The resurgence of COVID-19 in China led to strict lockdown measures by the Chinese government. This is likely to have impacted the company’s production capacity in the quarter.
Further, performance in the quarter is likely to have been marred by persistent geopolitical tensions, along with intense competition from peers.
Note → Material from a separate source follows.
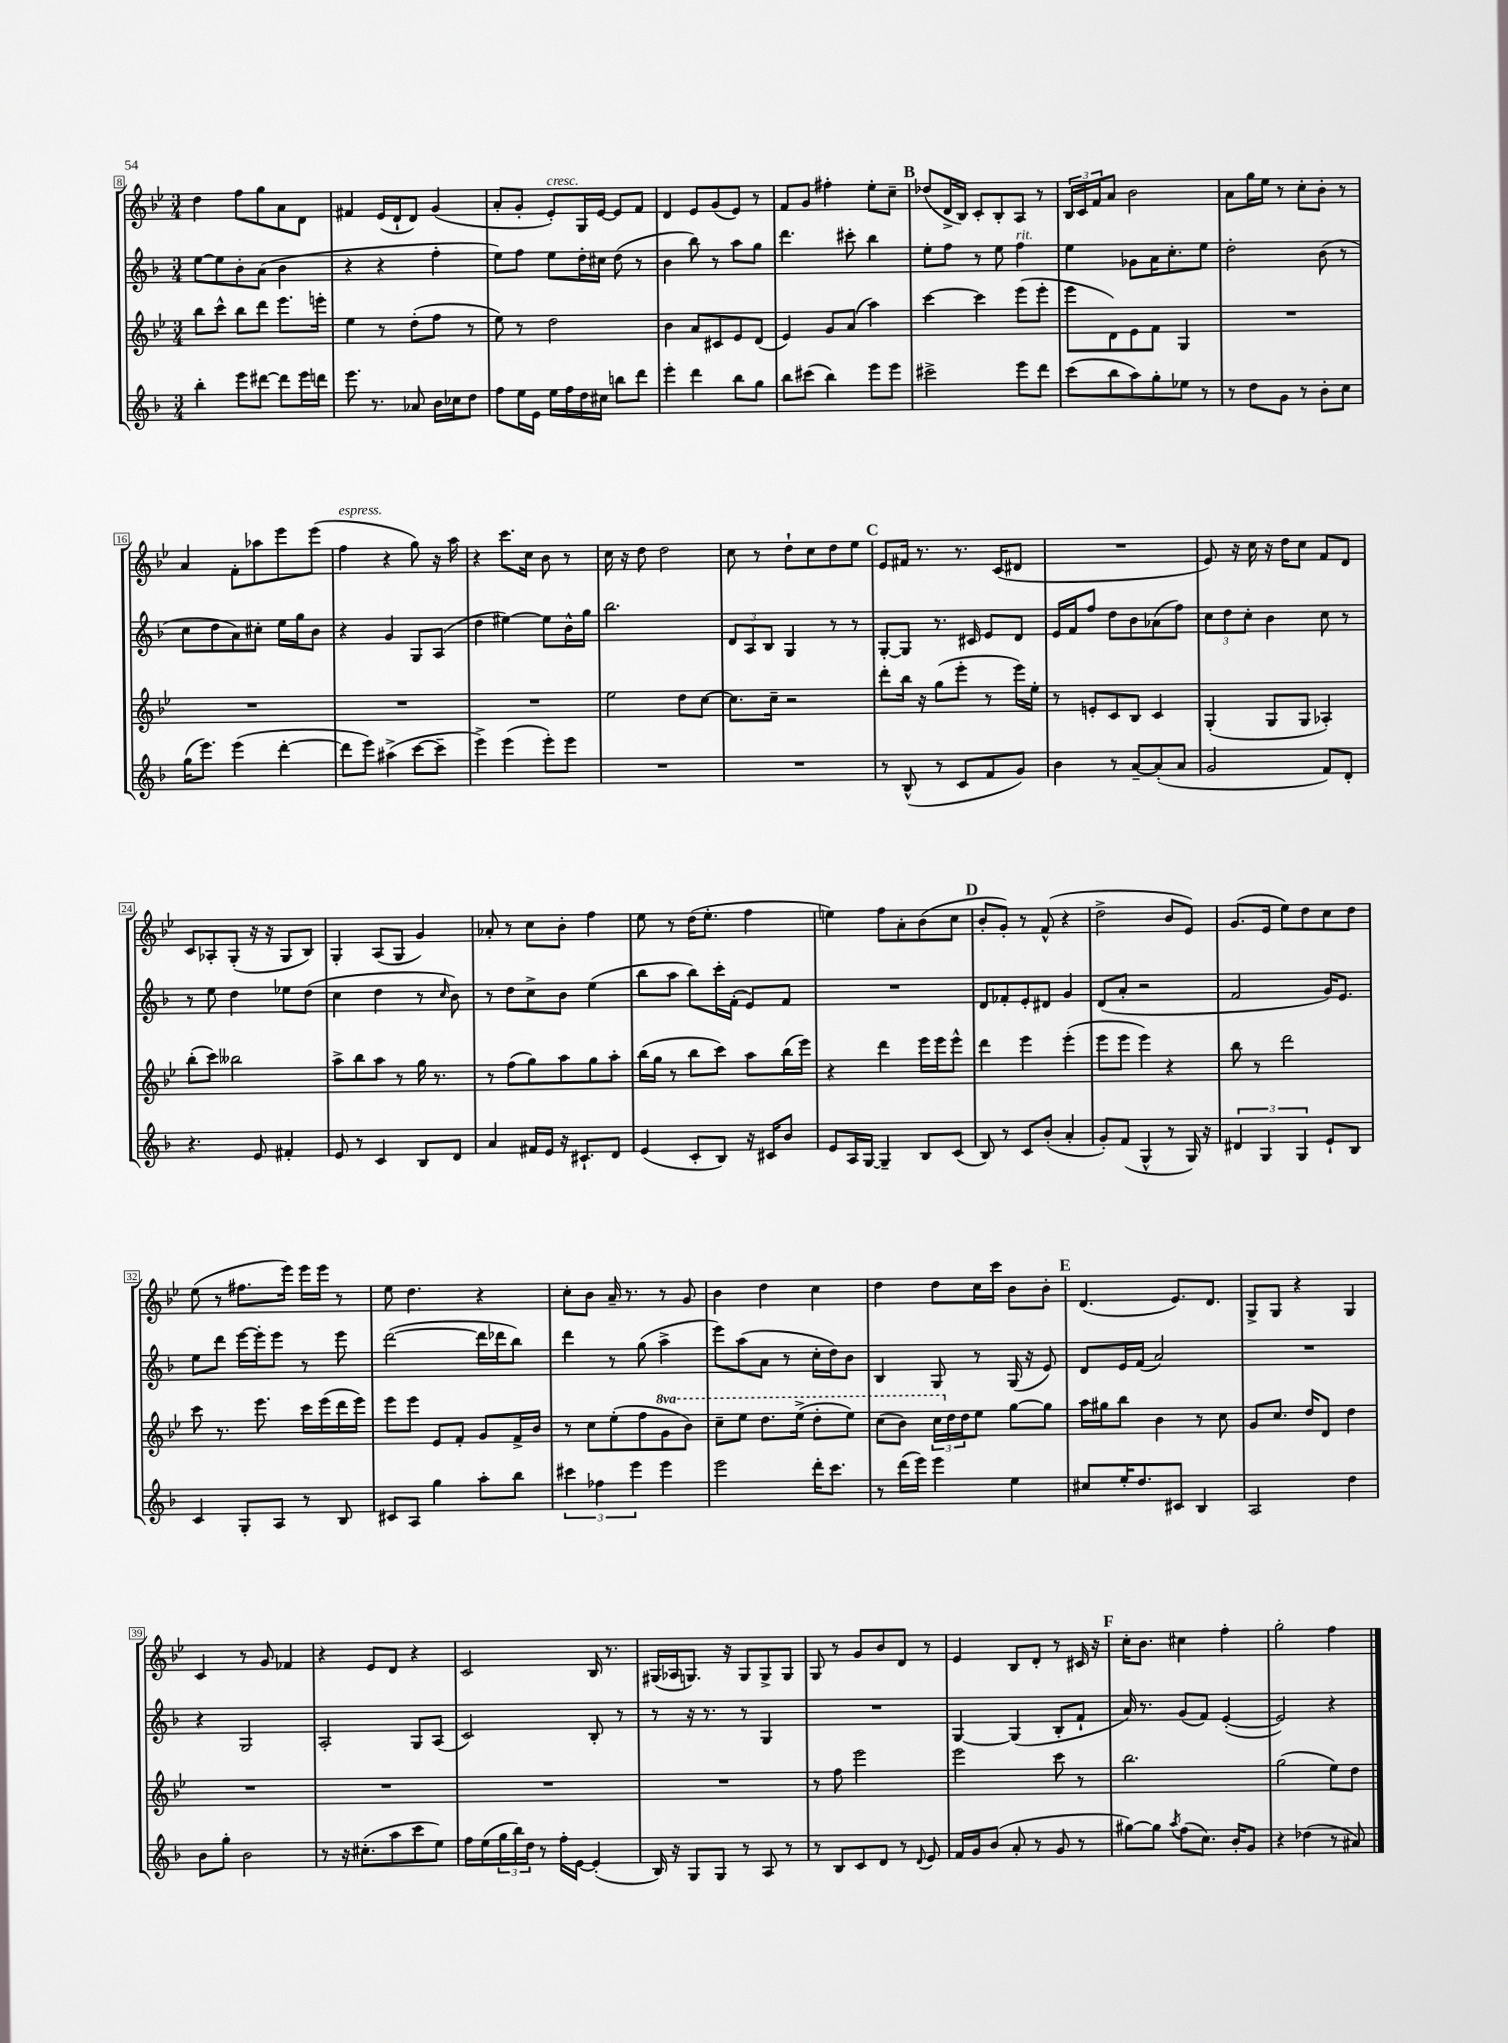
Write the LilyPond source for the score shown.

Nevertheless, XPeng’s third-quarter vehicle delivery report was encouraging. The company made total deliveries of 29,570 vehicles at the end of Q3, up 15% year-over-year. This is expected to have supported the top-line growth of XPeng.
Analyst Trims Price Target Ahead of Q3 Earnings
Jefferies analyst Johnson Wan lowered the price target on XPeng to $4.20 from $18.60 and downgraded the rating on the stock to Sell from Hold. The analyst expects the company’s future margins to decline due to rising lithium prices and the expectation of the removal of EV subsidies by the Chinese government.
Also, Wan is of the opinion that the price cuts announced by Tesla (NASDAQ:TSLA) may be a challenge for XPeng, as some of its models are in direct competition with Tesla’s cars.
Is XPEV Stock a Buy?
Overall, XPeng has a Moderate Buy consensus rating based on six Buys, one Hold, and two Sells. The average XPEV stock price target of $17.71 implies 157.04% upside potential. The stock has tumbled nearly 86.3% year-to-date.